Major chromatin remodeling in the germinal vesicle (GV) of mammalian oocytes is dispensable for global transcriptional silencing but required for centromeric heterochromatin function.

Global silencing of transcriptional activity in the oocyte genome occurs just before the resumption of meiosis and is a crucial developmental transition at the culmination of oogenesis. Transcriptionally quiescent oocytes rely on stored maternal transcripts to sustain the completion of meiosis, fertilization, and early embryonic cleavage stages. Thus, the timing of silencing is key for successful embryo development. Yet, the cellular and molecular pathways coordinating dynamic changes in large-scale chromatin structure with the onset of transcriptional repression are poorly understood. Here, oocytes obtained from nucleoplasmin 2 knockout (Npm2-/-) mice were used to investigate the relationship between transcriptional repression and chromatin remodeling in the germinal vesicle (GV) of mammalian oocytes. Although temporally linked, global silencing of transcription and chromatin remodeling in the oocyte genome can be experimentally dissociated and therefore must be regulated through distinct pathways.

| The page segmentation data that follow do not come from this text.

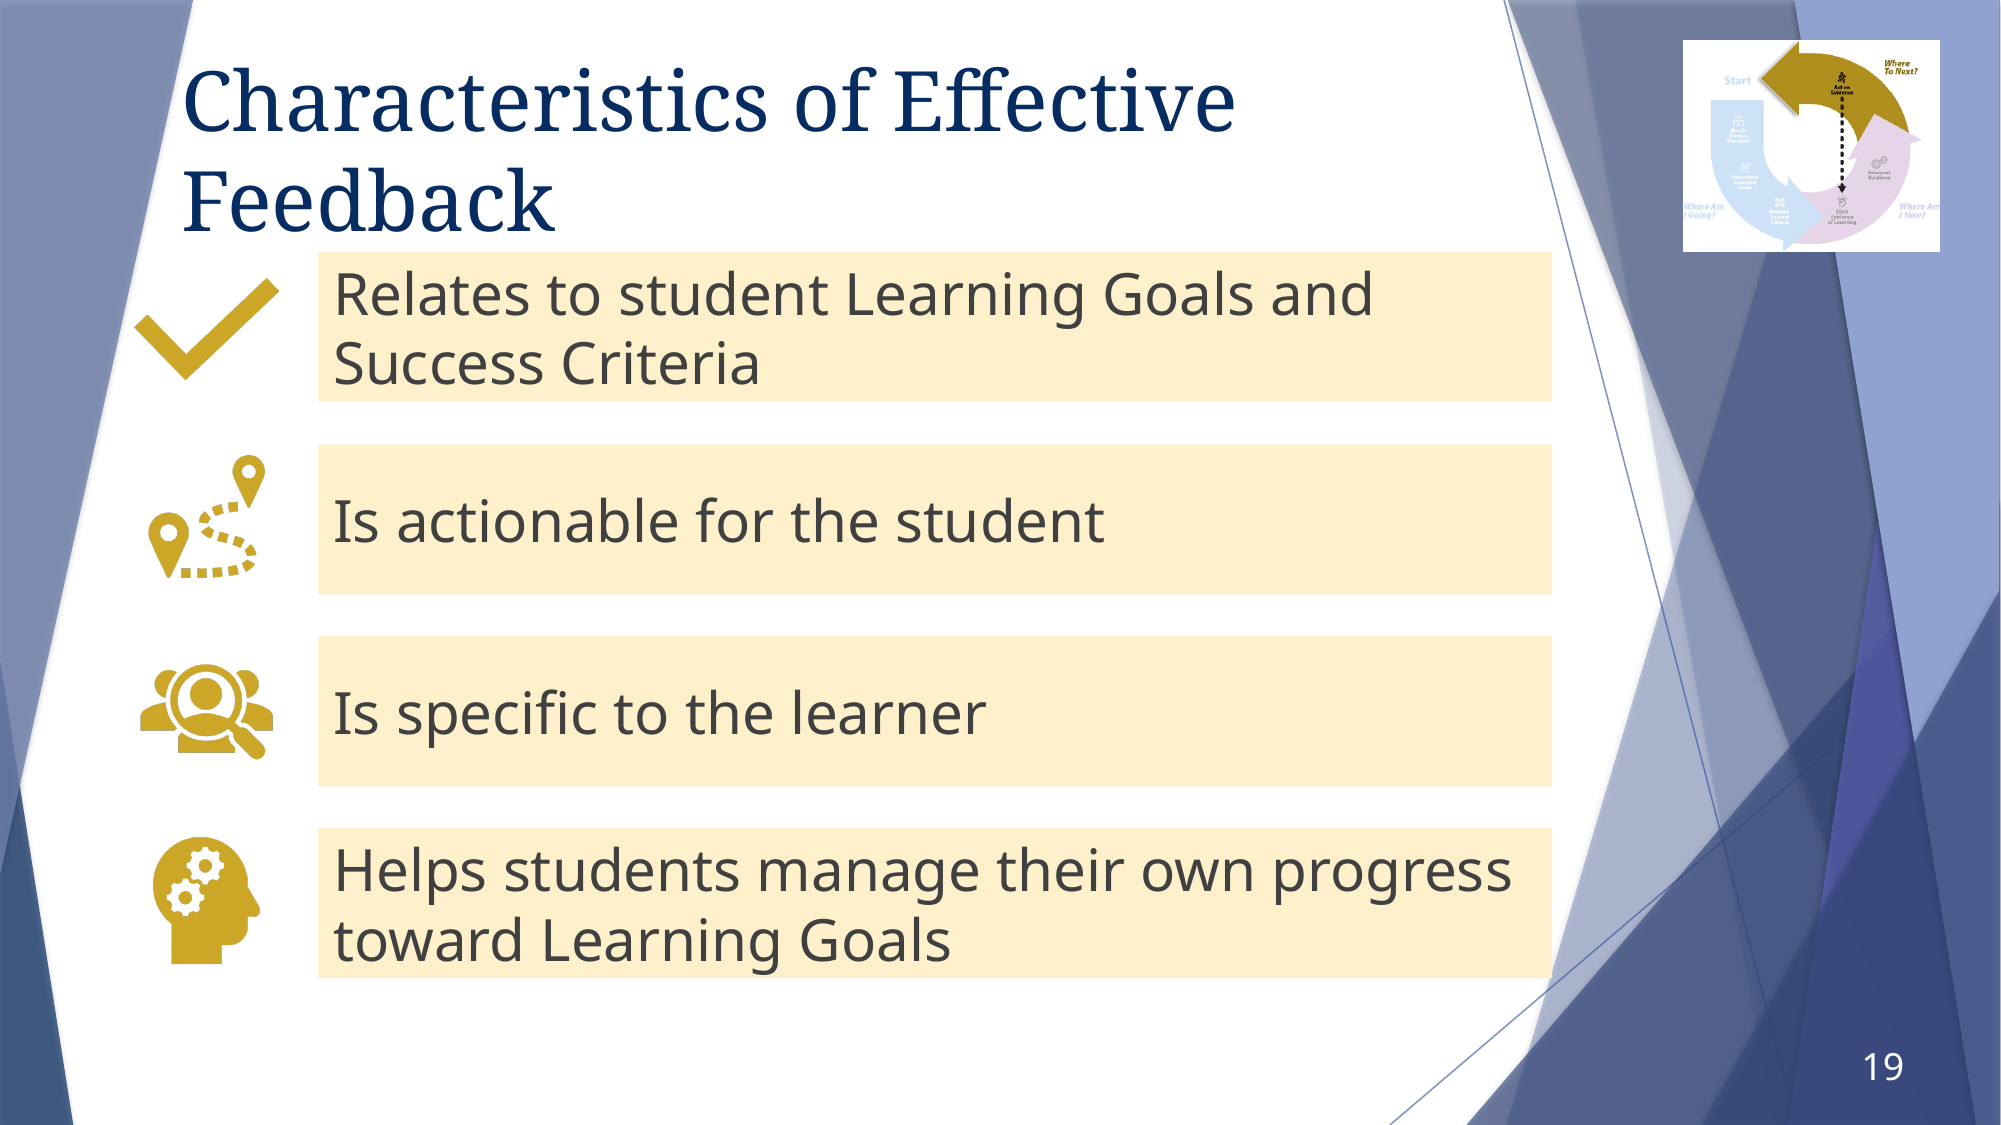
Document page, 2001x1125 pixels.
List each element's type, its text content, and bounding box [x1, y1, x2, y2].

list Relates to student Learning Goals and Success Criteria [318, 251, 1553, 402]
title Characteristics of Effective Feedback [166, 40, 1642, 257]
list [131, 827, 283, 979]
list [131, 635, 283, 787]
picture [1683, 40, 1940, 252]
list Is specific to the learner [318, 636, 1553, 787]
list Is actionable for the student [318, 444, 1553, 595]
slide_number 19 [1807, 1035, 1920, 1095]
list Helps students manage their own progress toward Learning Goals [318, 828, 1553, 979]
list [131, 253, 283, 405]
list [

Detection of centromeric heterochromatin DNA sequences with a mouse pan-centromeric chromosome paint revealed that most centromeres are found in close apposition with the nucleolus in transcriptionally quiescent oocytes and therefore constitute an important component of the perinucleolar heterochromatin rim or karyosphere. Pharmacological inhibition of histone deacetylases (HDACs) with trichostatin A (TSA) revealed that HDACs are essential for large-scale chromatin remodeling in the GV. Importantly, the specialized nuclear architecture acquired upon transcriptional repression is essential for meiotic progression as interference with global deacetylation and partial disruption of the karyosphere resulted in a dramatic increase in the proportion of oocytes exhibiting abnormal meiotic chromosome and spindle configuration. These results indicate that the unique chromatin remodeling mechanism in oocytes may be specifically related to meiotic cell division in female mammals.